Consegna: Calcola quante righe dei record contengono la parola "mandiri" e rispondi con il solo numero.

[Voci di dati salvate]
====
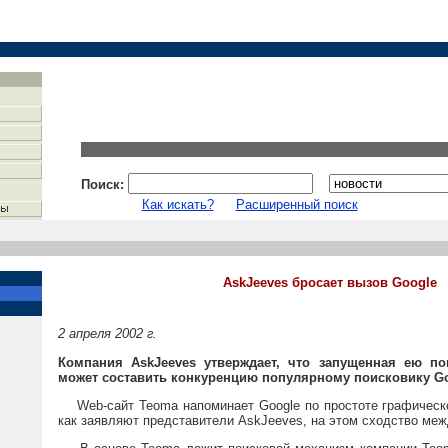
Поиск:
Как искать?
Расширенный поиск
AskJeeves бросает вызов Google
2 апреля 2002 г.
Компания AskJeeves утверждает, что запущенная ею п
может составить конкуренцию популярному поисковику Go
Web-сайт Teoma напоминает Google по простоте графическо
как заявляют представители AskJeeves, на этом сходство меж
====
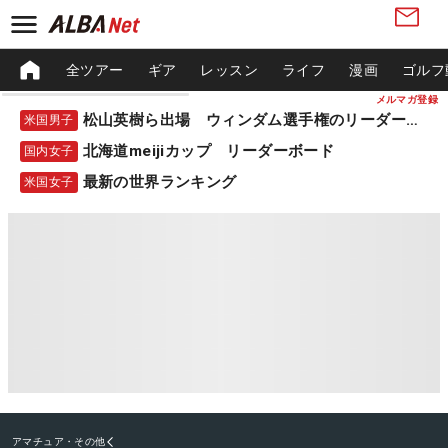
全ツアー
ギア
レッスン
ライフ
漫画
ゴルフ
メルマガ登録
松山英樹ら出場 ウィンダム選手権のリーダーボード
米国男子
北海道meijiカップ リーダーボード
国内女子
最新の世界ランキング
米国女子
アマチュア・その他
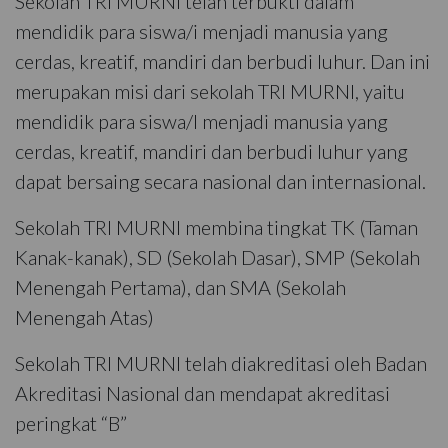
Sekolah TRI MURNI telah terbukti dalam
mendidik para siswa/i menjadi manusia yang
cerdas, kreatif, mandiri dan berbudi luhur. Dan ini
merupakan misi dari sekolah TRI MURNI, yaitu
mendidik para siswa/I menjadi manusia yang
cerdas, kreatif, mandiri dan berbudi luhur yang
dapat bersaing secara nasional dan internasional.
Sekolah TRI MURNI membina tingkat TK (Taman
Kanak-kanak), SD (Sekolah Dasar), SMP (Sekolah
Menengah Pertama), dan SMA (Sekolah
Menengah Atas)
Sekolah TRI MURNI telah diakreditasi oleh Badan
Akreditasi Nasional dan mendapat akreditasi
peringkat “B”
====
Risposta: 2